Events

Berkeley Film & Media Seminar

Fig.2.9

Noa Steimatsky – Roland Barthes Looks at the Stars

Fri, Apr 29, 2016, 12:00 am

142 Dwinelle Hall

Co-sponsored by the departments of French and Italian Studies

This talk explores Roland Barthes’s several texts of the early 1950s concerning the face in film and in visual culture, high and low. Most intriguing in this regard is the little known “Visages et figures” — possibly Barthes’s most extensive, and friendliest, discussion of the moving image. Largely neglected in film scholarship, this eclectic essay clearly links Barthes to Bazin’s and Morin’s understanding of the moving image as a “technology of magic” – a mythological system that forges social and psychic forms. Barthes posits the cinema as a privileged arena for a modern anthropology of the human face, also begging us to re-think, in its light, questions of art and commerce in late-modernity. However, Barthes’s continued discomfort with the illusionistic effects of movement, bound up with the expressive pitfalls of the cinematic face, suggest that we might ask, once again: what is an image when it moves?
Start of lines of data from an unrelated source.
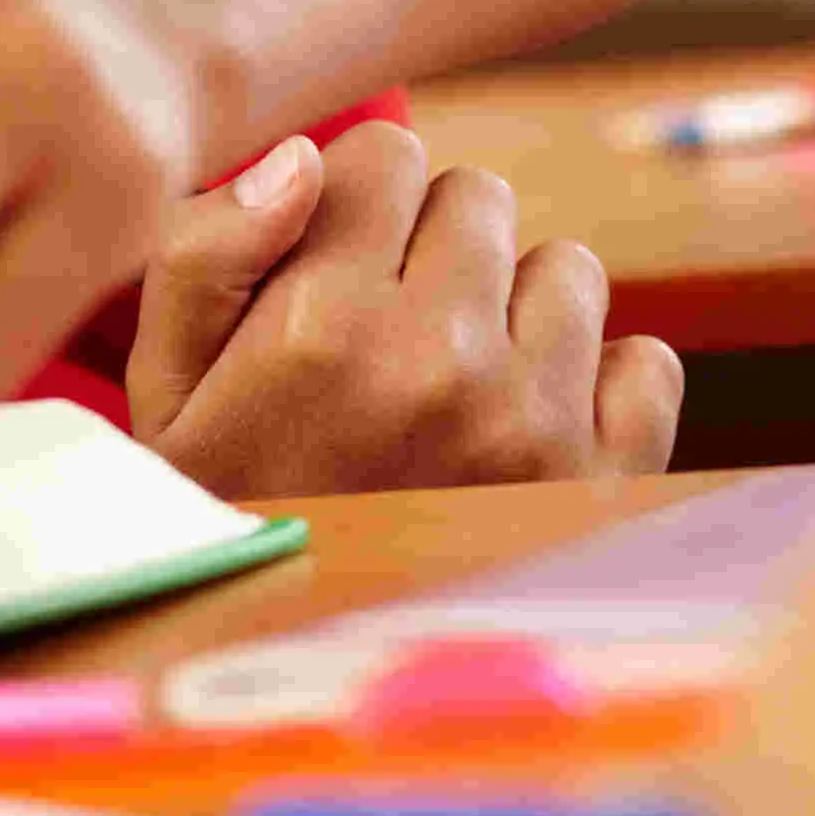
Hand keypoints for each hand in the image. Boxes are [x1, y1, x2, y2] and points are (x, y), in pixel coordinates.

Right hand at [127, 121, 683, 494]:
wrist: (297, 662)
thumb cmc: (229, 507)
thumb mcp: (167, 387)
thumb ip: (204, 254)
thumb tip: (302, 159)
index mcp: (322, 328)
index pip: (385, 153)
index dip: (355, 199)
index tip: (333, 262)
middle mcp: (437, 365)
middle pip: (479, 195)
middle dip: (433, 243)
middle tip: (389, 329)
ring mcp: (534, 424)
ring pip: (566, 268)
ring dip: (515, 308)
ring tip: (454, 383)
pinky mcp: (608, 478)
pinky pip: (647, 360)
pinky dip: (597, 381)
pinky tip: (526, 424)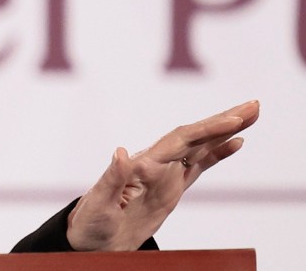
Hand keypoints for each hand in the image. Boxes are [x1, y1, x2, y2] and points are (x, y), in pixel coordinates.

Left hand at [66, 99, 259, 250]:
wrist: (91, 238)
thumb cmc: (91, 221)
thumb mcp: (100, 202)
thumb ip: (112, 178)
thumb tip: (120, 151)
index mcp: (142, 164)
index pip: (180, 141)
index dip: (207, 130)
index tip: (233, 121)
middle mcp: (155, 162)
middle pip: (195, 135)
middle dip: (223, 119)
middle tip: (254, 105)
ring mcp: (165, 173)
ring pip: (200, 145)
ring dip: (225, 130)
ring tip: (252, 113)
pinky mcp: (171, 187)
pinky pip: (199, 165)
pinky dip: (218, 153)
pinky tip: (236, 143)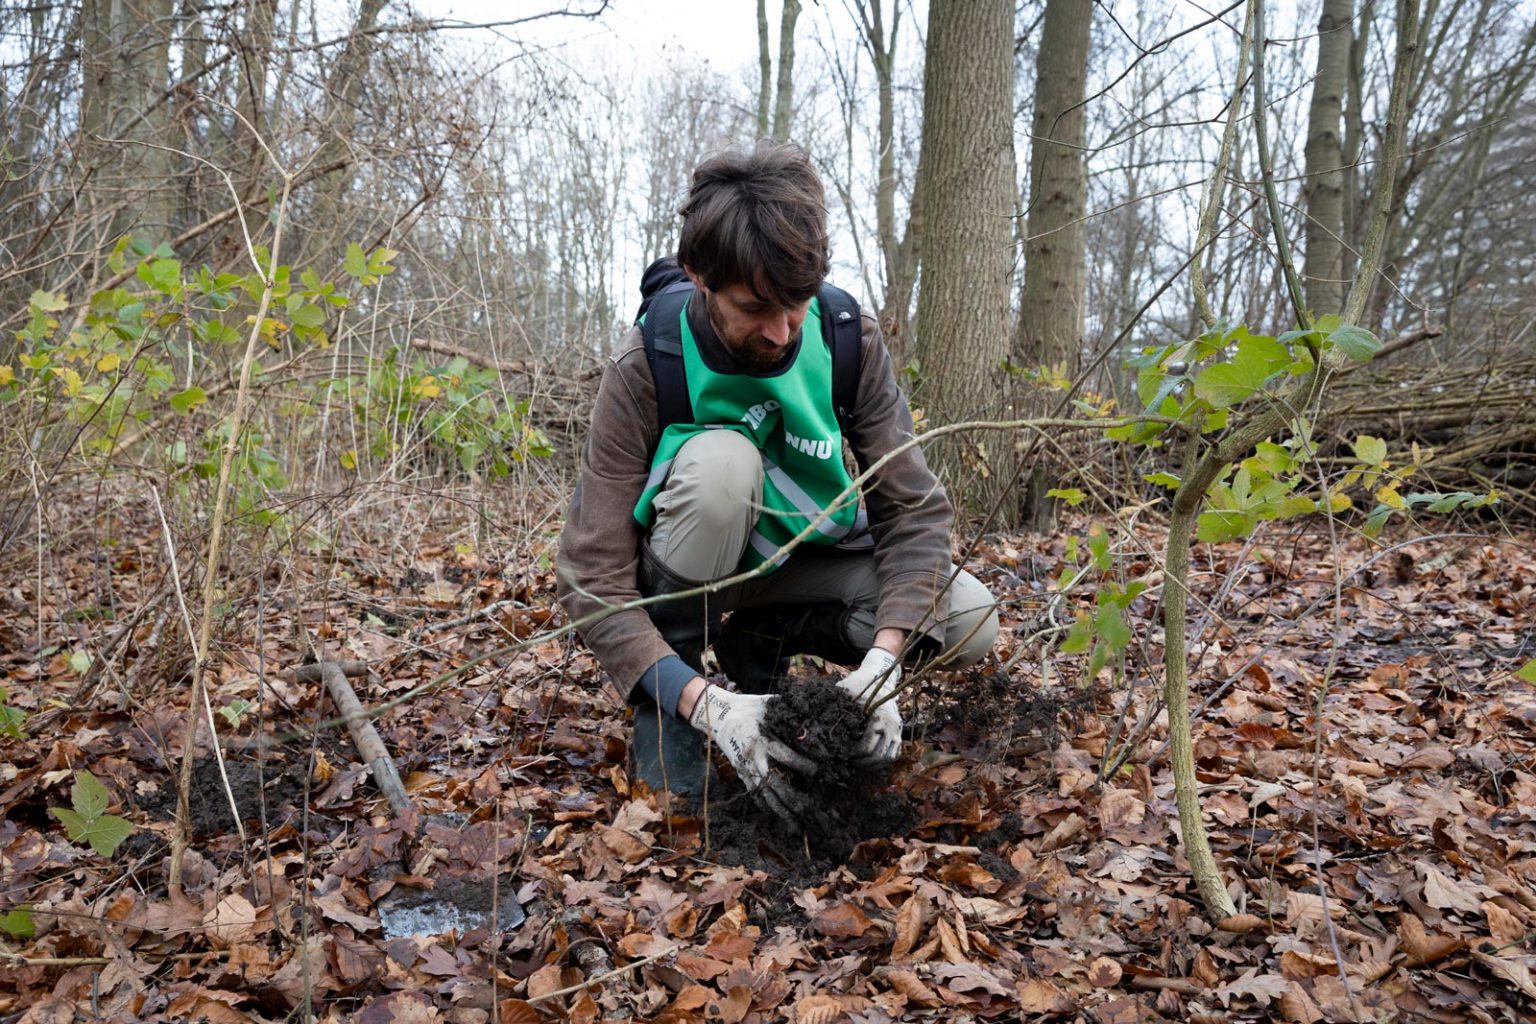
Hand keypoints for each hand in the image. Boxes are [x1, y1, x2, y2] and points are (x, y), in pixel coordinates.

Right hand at [688, 685, 814, 823]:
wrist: (719, 716)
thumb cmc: (748, 707)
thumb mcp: (768, 704)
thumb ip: (787, 710)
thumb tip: (812, 710)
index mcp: (762, 739)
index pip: (784, 755)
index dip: (801, 764)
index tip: (817, 772)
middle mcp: (755, 758)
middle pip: (775, 783)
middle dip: (791, 799)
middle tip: (807, 810)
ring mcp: (747, 768)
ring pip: (765, 794)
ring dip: (780, 811)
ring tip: (795, 827)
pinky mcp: (742, 773)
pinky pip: (754, 793)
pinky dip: (765, 806)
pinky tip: (775, 816)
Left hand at [836, 648, 902, 765]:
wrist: (878, 678)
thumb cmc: (859, 684)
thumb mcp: (845, 691)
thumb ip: (834, 704)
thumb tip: (814, 717)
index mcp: (880, 716)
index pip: (867, 747)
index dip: (853, 754)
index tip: (842, 753)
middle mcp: (892, 725)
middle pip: (877, 756)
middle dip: (861, 762)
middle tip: (847, 761)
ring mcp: (897, 730)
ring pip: (888, 758)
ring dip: (872, 765)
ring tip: (857, 763)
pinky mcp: (899, 733)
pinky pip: (893, 754)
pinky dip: (882, 761)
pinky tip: (868, 761)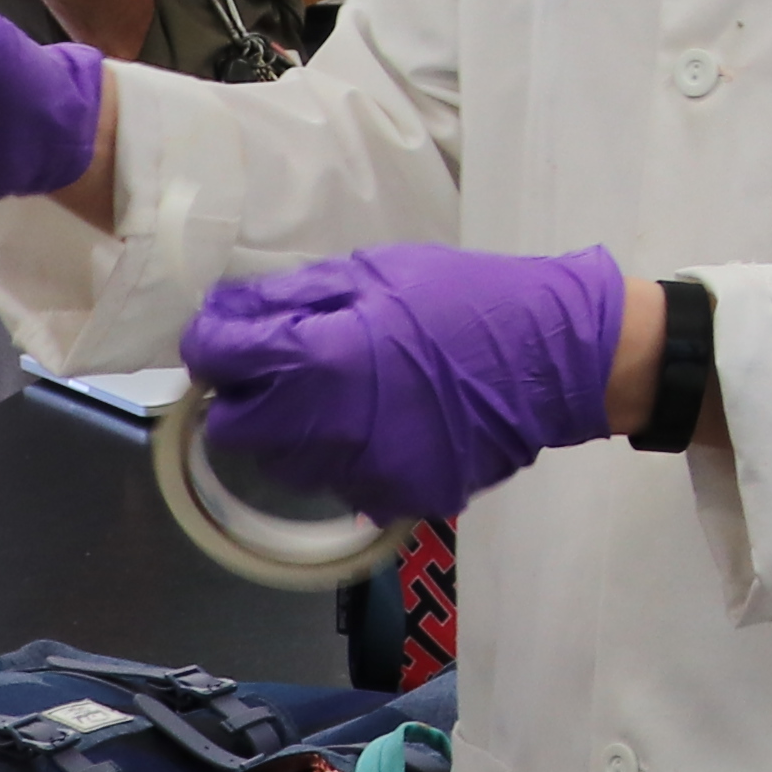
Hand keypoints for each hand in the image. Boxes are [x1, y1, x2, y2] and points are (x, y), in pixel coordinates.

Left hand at [185, 243, 625, 519]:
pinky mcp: (394, 499)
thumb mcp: (376, 273)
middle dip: (253, 398)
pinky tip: (392, 424)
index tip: (234, 338)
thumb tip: (218, 319)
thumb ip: (289, 298)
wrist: (557, 356)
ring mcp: (359, 473)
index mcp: (312, 361)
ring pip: (288, 464)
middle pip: (238, 430)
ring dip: (298, 434)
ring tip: (349, 397)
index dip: (216, 346)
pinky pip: (344, 484)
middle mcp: (322, 430)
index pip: (214, 364)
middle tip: (296, 369)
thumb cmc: (465, 298)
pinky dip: (353, 457)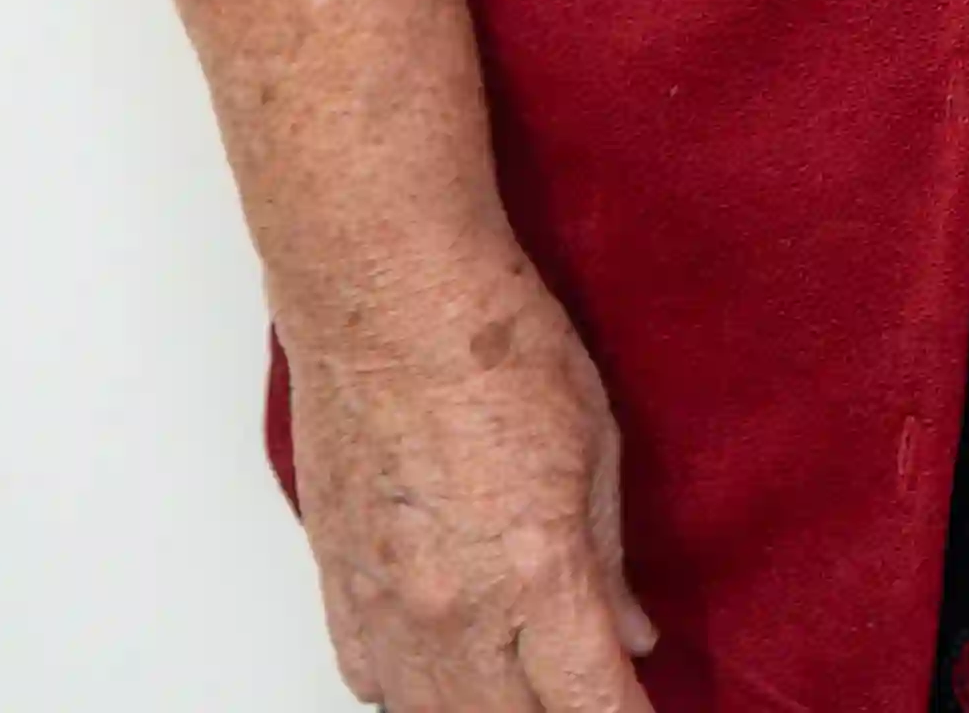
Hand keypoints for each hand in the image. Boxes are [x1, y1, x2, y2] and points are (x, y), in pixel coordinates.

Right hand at [278, 252, 657, 712]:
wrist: (383, 297)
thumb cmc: (497, 347)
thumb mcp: (597, 449)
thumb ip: (610, 562)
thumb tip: (631, 635)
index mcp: (535, 574)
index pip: (590, 703)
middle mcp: (453, 610)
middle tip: (593, 695)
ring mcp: (384, 604)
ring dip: (488, 712)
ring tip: (529, 691)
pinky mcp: (336, 584)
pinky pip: (370, 679)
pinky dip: (414, 692)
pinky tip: (449, 677)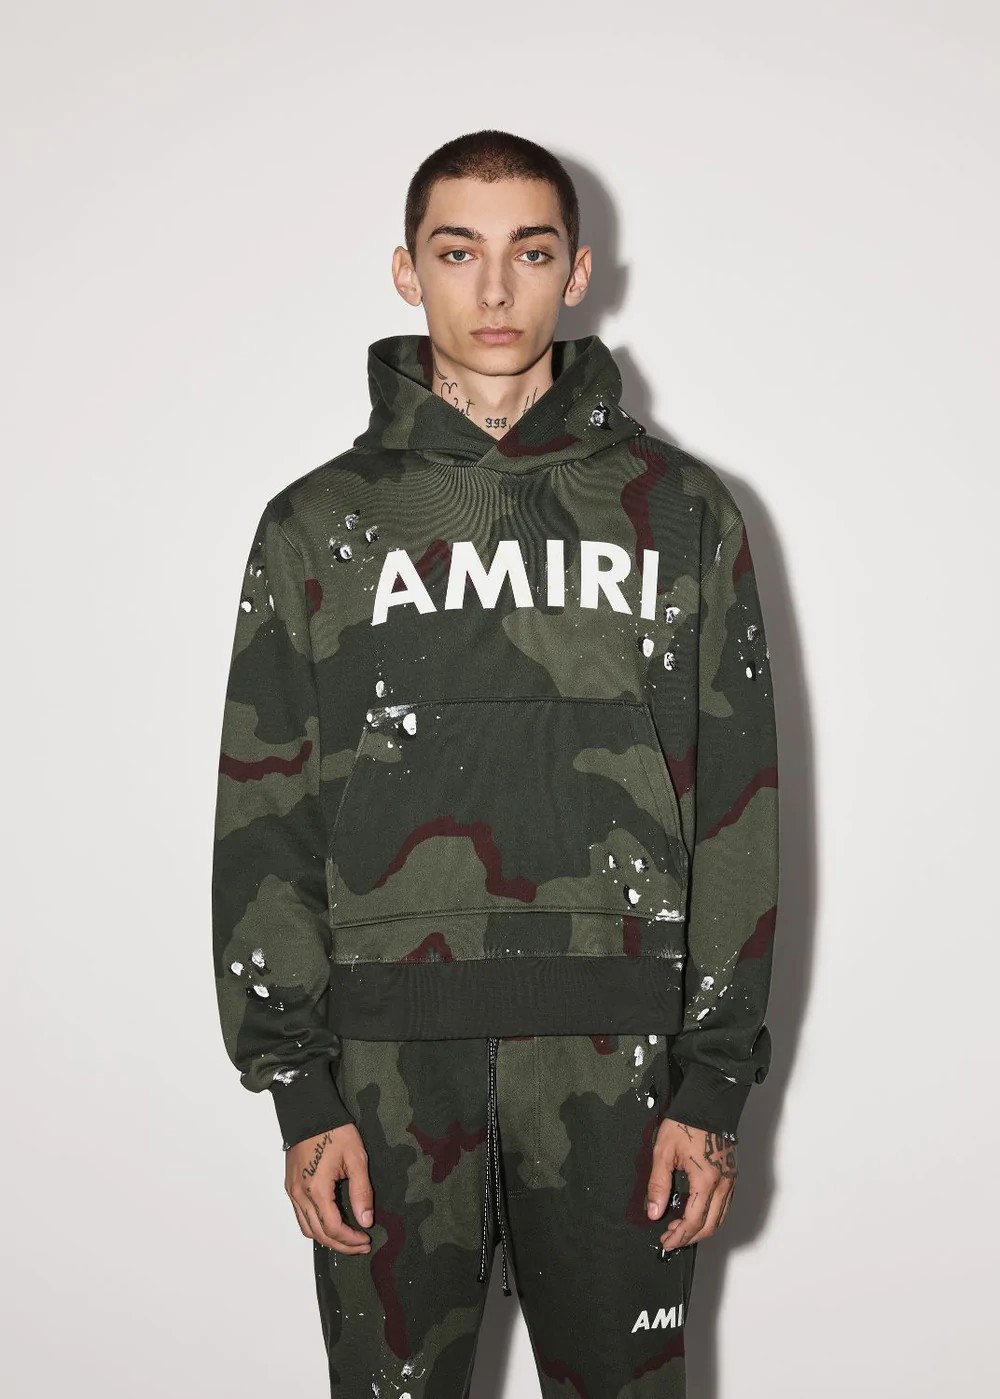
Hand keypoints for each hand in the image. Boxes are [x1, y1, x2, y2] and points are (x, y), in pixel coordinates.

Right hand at [284, 1123, 374, 1253]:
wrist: (310, 1112)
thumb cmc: (334, 1131)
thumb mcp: (356, 1159)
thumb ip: (361, 1192)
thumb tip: (366, 1220)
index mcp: (316, 1189)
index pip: (333, 1228)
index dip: (350, 1240)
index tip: (366, 1239)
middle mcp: (300, 1195)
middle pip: (319, 1234)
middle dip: (341, 1244)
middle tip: (360, 1245)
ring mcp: (292, 1191)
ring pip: (307, 1229)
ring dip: (327, 1238)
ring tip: (347, 1237)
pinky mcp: (290, 1186)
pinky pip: (300, 1216)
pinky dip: (315, 1226)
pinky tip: (330, 1222)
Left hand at [645, 1119, 737, 1249]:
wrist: (708, 1103)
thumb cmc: (686, 1123)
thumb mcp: (663, 1152)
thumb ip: (658, 1184)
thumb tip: (654, 1212)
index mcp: (706, 1180)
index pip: (694, 1221)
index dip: (679, 1236)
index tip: (665, 1242)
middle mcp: (723, 1184)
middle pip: (710, 1225)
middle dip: (689, 1237)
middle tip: (670, 1238)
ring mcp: (730, 1180)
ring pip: (719, 1218)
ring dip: (700, 1229)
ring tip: (679, 1228)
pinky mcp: (732, 1175)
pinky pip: (724, 1205)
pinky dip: (710, 1216)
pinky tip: (695, 1213)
Noa Steimatsky’s scholarship braids questions of film theory and aesthetics with historical research on postwar cinema. She was the recipient of several honors, among which the Fulbright Award, the Getty Research Grant, and the National Endowment for the Humanities Rome Prize. Steimatsky was faculty member at the Dept. of the History of Art at Yale University, and tenured at the Dept. of Cinema and Media Studies in the University of Chicago. This spring she is visiting faculty at UC Berkeley’s Dept. of Italian Studies. Her first book Italian Locations: Reinhabiting the Past in Postwar Cinema (2008) was published by the University of Minnesota Press. Her groundbreaking research on the displaced persons camp at Cinecittà has been the inspiration for documentary film. Her new book, The Face on Film, will be coming out Fall 2016 by Oxford University Press: it explores ways in which archaic desires and modern anxieties converge in post-classical cinema’s radical encounters with the human visage, particularly through the work of Hitchcock, Antonioni, Warhol, and Bresson.